Djibouti seeks to play a stabilizing role in the frequently tense regional politics of the Horn of Africa, according to the U.S. Embassy's Country Background Notes. With a population of about half a million people, a large percents of Djiboutians are etnic Somalis, and Djibouti in 2008-'09 hosted UN-sponsored Somali reconciliation talks (the “Djibouti Process”), and provided military training for TFG troops in late 2009. Djibouti became Ethiopia's sole link to the sea when fighting broke out between Ethiopia and Eritrea in 1998. Djibouti also supports the African Union peacekeeping operation for Somalia (AMISOM).

Security Cooperation

During Fathi's visit to Stuttgart, the two partners discussed continued security cooperation programs. The U.S. government and government of Djibouti work together on various programs, in include:

Regional Maritime Awareness Capability, a surveillance program that uses an automatic identification system, ground-based radar and sensors to enhance awareness of maritime traffic.
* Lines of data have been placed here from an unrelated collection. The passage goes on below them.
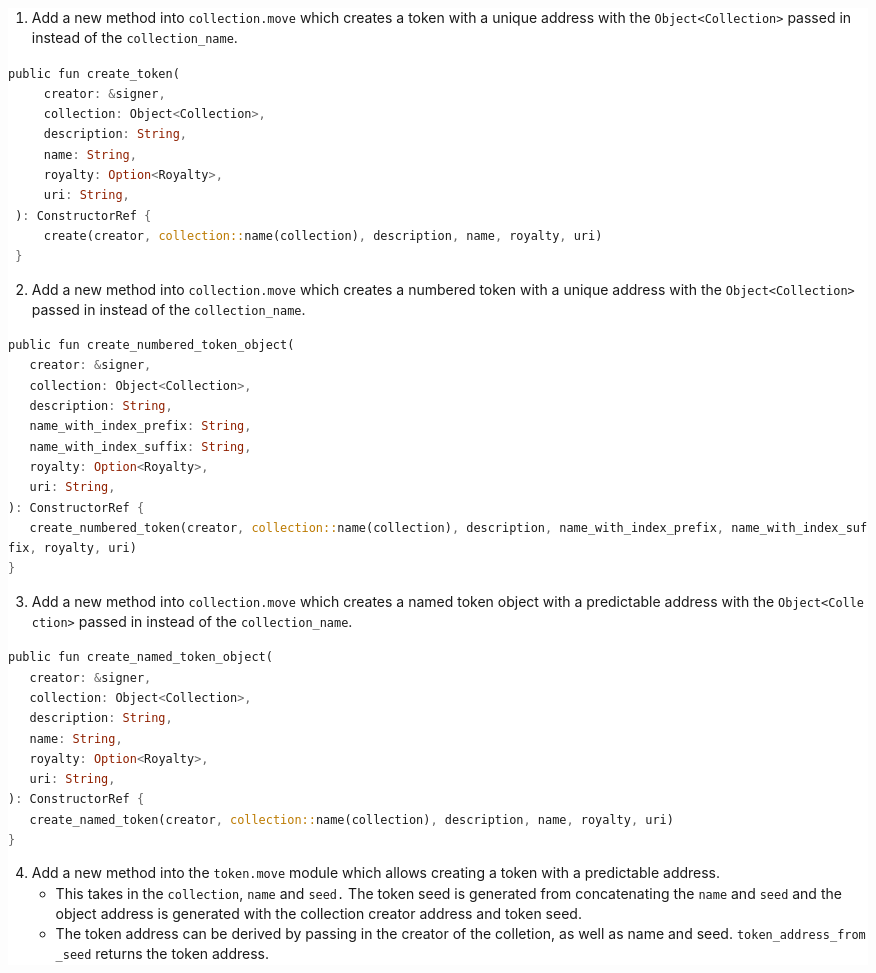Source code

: 1. Add a new method into `collection.move` which creates a token with a unique address with the `Object<Collection>` passed in instead of the `collection_name`.

```rust
public fun create_token(
     creator: &signer,
     collection: Object<Collection>,
     description: String,
     name: String,
     royalty: Option<Royalty>,
     uri: String,
 ): ConstructorRef {
     create(creator, collection::name(collection), description, name, royalty, uri)
 }
```

2. Add a new method into `collection.move` which creates a numbered token with a unique address with the `Object<Collection>` passed in instead of the `collection_name`.

```rust
public fun create_numbered_token_object(
   creator: &signer,
   collection: Object<Collection>,
   description: String,
   name_with_index_prefix: String,
   name_with_index_suffix: String,
   royalty: Option<Royalty>,
   uri: String,
): ConstructorRef {
   create_numbered_token(creator, collection::name(collection), description, name_with_index_prefix, name_with_index_suffix, royalty, uri)
}
```

3. Add a new method into `collection.move` which creates a named token object with a predictable address with the `Object<Collection>` passed in instead of the `collection_name`.

```rust
public fun create_named_token_object(
   creator: &signer,
   collection: Object<Collection>,
   description: String,
   name: String,
   royalty: Option<Royalty>,
   uri: String,
): ConstructorRef {
   create_named_token(creator, collection::name(collection), description, name, royalty, uri)
}
```

4. Add a new method into the `token.move` module which allows creating a token with a predictable address.
    - This takes in the `collection`, `name` and `seed.` The token seed is generated from concatenating the `name` and `seed` and the object address is generated with the collection creator address and token seed.
    - The token address can be derived by passing in the creator of the colletion, as well as name and seed. `token_address_from_seed` returns the token address.

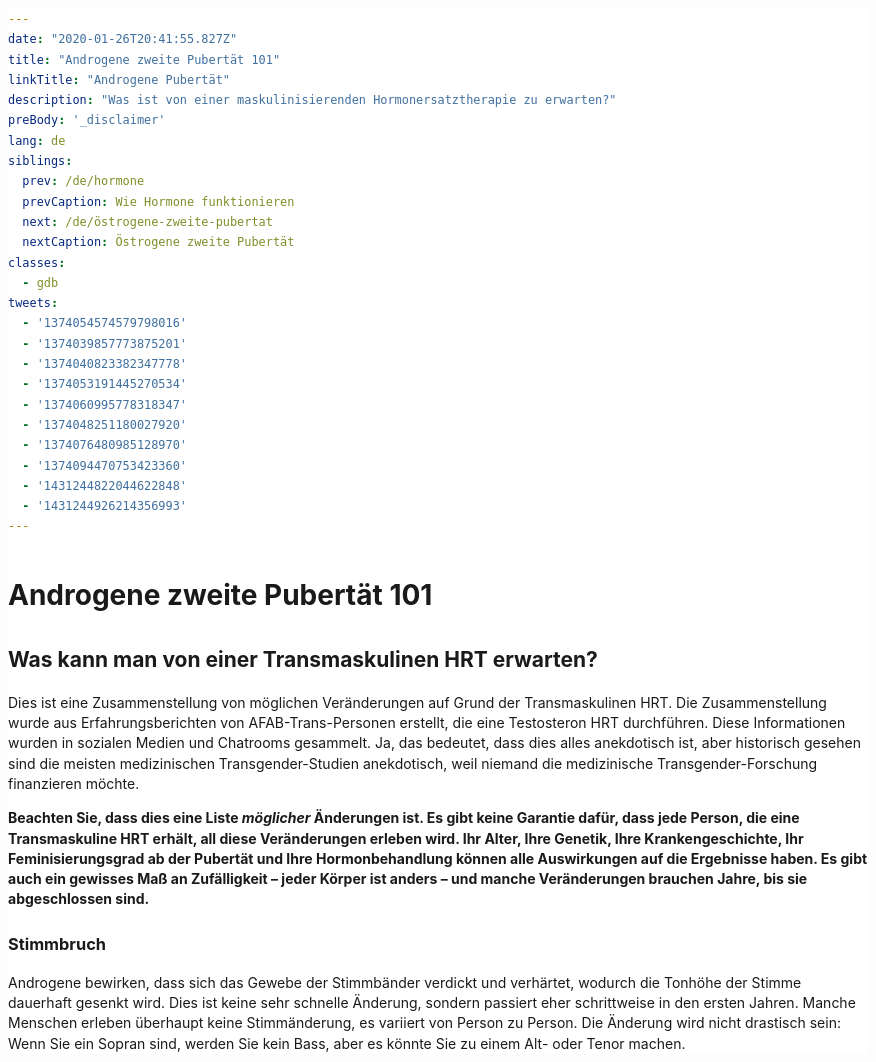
 ```yaml
---
date: "2020-01-26T20:41:55.827Z"
title: "Androgene zweite Pubertät 101"
linkTitle: "Androgene Pubertät"
description: "Was ist von einer maskulinisierenden Hormonersatztherapie zu erwarten?"
preBody: '_disclaimer'
lang: de
siblings:
  prev: /de/hormone
  prevCaption: Wie Hormone funktionieren
  next: /de/östrogene-zweite-pubertat
  nextCaption: Östrogene zweite Pubertät
classes:
  - gdb
tweets:
  - '1374054574579798016'
  - '1374039857773875201'
  - '1374040823382347778'
  - '1374053191445270534'
  - '1374060995778318347'
  - '1374048251180027920'
  - '1374076480985128970'
  - '1374094470753423360'
  - '1431244822044622848'
  - '1431244926214356993'
---
```


# Androgene zweite Pubertät 101

## Was kann man von einer Transmaskulinen HRT erwarten?

Dies ist eine Zusammenstellung von möglichen Veränderungen auf Grund der Transmaskulinen HRT. Die Zusammenstellung wurde aus Erfahrungsberichten von AFAB-Trans-Personen erstellt, die eine Testosteron HRT durchführen. Diese Informationen wurden in sozialen Medien und Chatrooms gesammelt. Ja, das bedeutet, dass dies alles anekdotisch ist, aber historisch gesehen sind die meisten medizinischen Transgender-Studien anekdotisch, weil niemand die medizinische Transgender-Forschung finanzieren möchte.

**Beachten Sie, dass dies eine Liste _möglicher_ Änderungen ist. Es gibt keine Garantie dafür, dass jede Person, die eine Transmaskuline HRT erhält, all diese Veränderungen erleben wird. Ihr Alter, Ihre Genetik, Ihre Krankengeschichte, Ihr Feminisierungsgrad ab der Pubertät und Ihre Hormonbehandlung können alle Auswirkungen auf die Ergebnisse haben. Es gibt auch ein gewisses Maß an Zufälligkeit – jeder Körper ist anders – und manche Veränderungen brauchen Jahre, bis sie abgeschlossen sind.**

### Stimmbruch

Androgene bewirken, dass sich das Gewebe der Stimmbänder verdickt und verhärtet, wodurch die Tonhöhe der Stimme dauerhaft gesenkt wird. Dies ist keine sehr schnelle Änderung, sondern passiert eher schrittweise in den ersten Jahren. Manche Menschen erleben überhaupt keine Stimmänderung, es variiert von Person zu Person. Die Änderung wird nicht drastisch sein: Wenn Sie ein Sopran sind, werden Sie kein Bass, aber es könnte Sie zu einem Alt- oder Tenor machen.
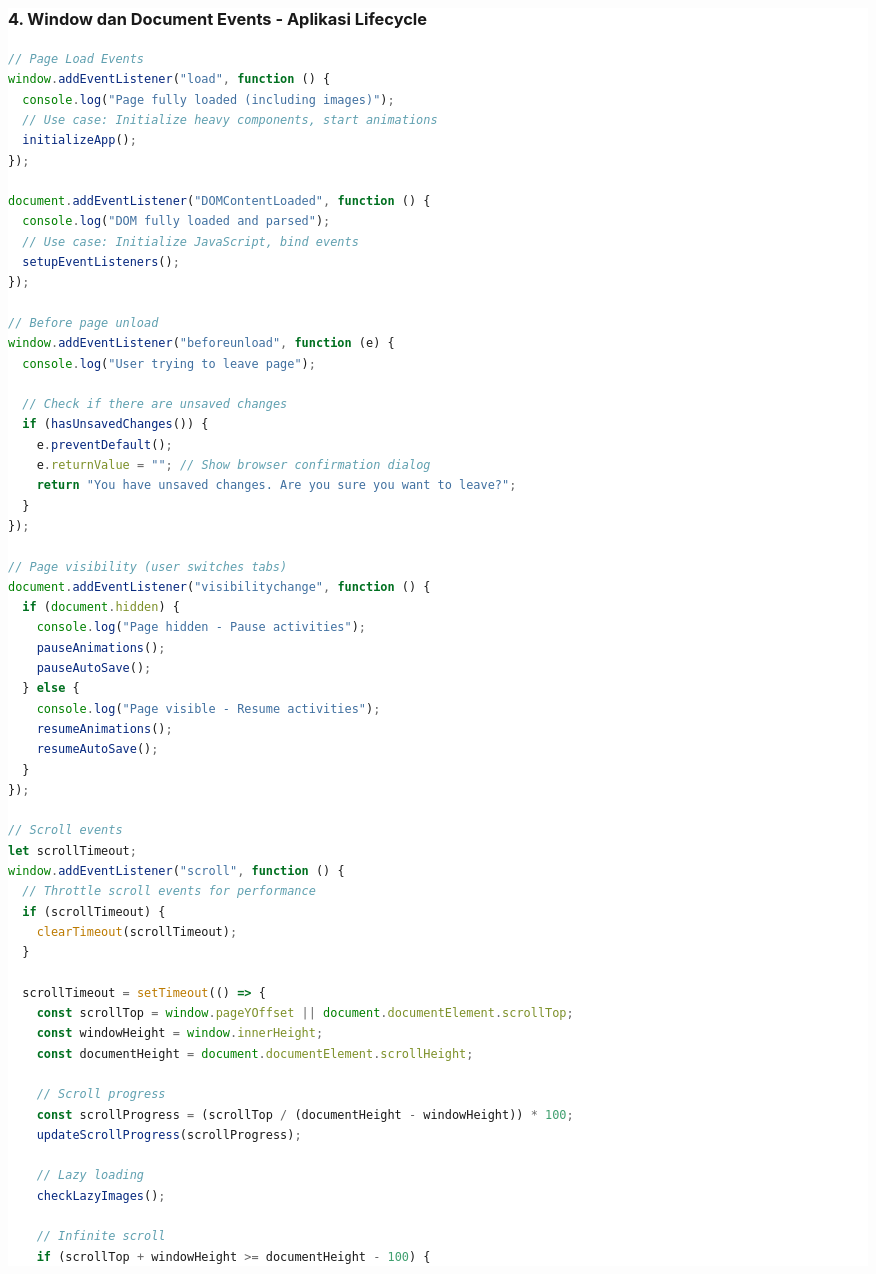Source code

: ### **4. Window dan Document Events - Aplikasi Lifecycle**

```javascript
// Page Load Events
window.addEventListener("load", function () {
  console.log("Page fully loaded (including images)");
  // Use case: Initialize heavy components, start animations
  initializeApp();
});

document.addEventListener("DOMContentLoaded", function () {
  console.log("DOM fully loaded and parsed");
  // Use case: Initialize JavaScript, bind events
  setupEventListeners();
});

// Before page unload
window.addEventListener("beforeunload", function (e) {
  console.log("User trying to leave page");

  // Check if there are unsaved changes
  if (hasUnsavedChanges()) {
    e.preventDefault();
    e.returnValue = ""; // Show browser confirmation dialog
    return "You have unsaved changes. Are you sure you want to leave?";
  }
});

// Page visibility (user switches tabs)
document.addEventListener("visibilitychange", function () {
  if (document.hidden) {
    console.log("Page hidden - Pause activities");
    pauseAnimations();
    pauseAutoSave();
  } else {
    console.log("Page visible - Resume activities");
    resumeAnimations();
    resumeAutoSave();
  }
});

// Scroll events
let scrollTimeout;
window.addEventListener("scroll", function () {
  // Throttle scroll events for performance
  if (scrollTimeout) {
    clearTimeout(scrollTimeout);
  }

  scrollTimeout = setTimeout(() => {
    const scrollTop = window.pageYOffset || document.documentElement.scrollTop;
    const windowHeight = window.innerHeight;
    const documentHeight = document.documentElement.scrollHeight;

    // Scroll progress
    const scrollProgress = (scrollTop / (documentHeight - windowHeight)) * 100;
    updateScrollProgress(scrollProgress);

    // Lazy loading
    checkLazyImages();

    // Infinite scroll
    if (scrollTop + windowHeight >= documentHeight - 100) {
```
Support to Djiboutian armed forces in the Eastern African Standby Brigade (EASBRIG) field training exercise, aimed to assess the readiness and capability of EASBRIG, a component of the African Union's Africa Standby Force, to quickly deploy to conduct peace support operations.

International Military Education and Training, a program that invites foreign military officers to attend military schools in the United States, and provides funding for trainers to provide specific, localized training in African countries.

Counter Terrorism Fellowship Program, which provides funding to educate and train experts and government officials involved in combating terrorism.

Africa Contingency Operations Training and Assistance program, designed to improve African militaries’ capabilities by providing selected training and equipment required to execute multinational peace support operations.

Defense HIV/AIDS Prevention Program, that implements the U.S. President's Emergency Plan for AIDS Relief (PEPFAR) programs by supporting HIV/AIDS prevention, treatment, and care, strategic information, human capacity development, and program and policy development in host militaries and civilian communities. U.S. Africa Command supports the program by establishing HIV/AIDS prevention programs to reduce the spread of the disease among military personnel in African nations.

Additionally, U.S. Africa Command’s Theater Security Cooperation is specifically designed to initiate activities to strengthen the capacities of African militaries. Activities include military-to-military engagements, as well as other events involving U.S. government agencies -- including Department of State and the U.S. Agency for International Development.

AMISOM

U.S. AFRICOM is exploring other ways to increase support in building partner capacity in the Horn of Africa through the U.S. Defense Department’s 1206 program and the U.S. State Department’s Partnership Regional East African Counter-Terrorism program, according to command officials.

Although the Djiboutian general and U.S. Africa Command officials have met numerous times, Fathi said this visit to the headquarters again proves the particular importance the command demonstrates in strengthening the cooperation between the United States and Djiboutian military.

“I’d like to take this occasion to sincerely thank you for all that you have done for us and to assure, once more, our commitment to strengthened military cooperation,” Fathi said to Ward.

Fathi also expressed his wishes for happiness and prosperity to the U.S. Africa Command staff and their families during the holidays.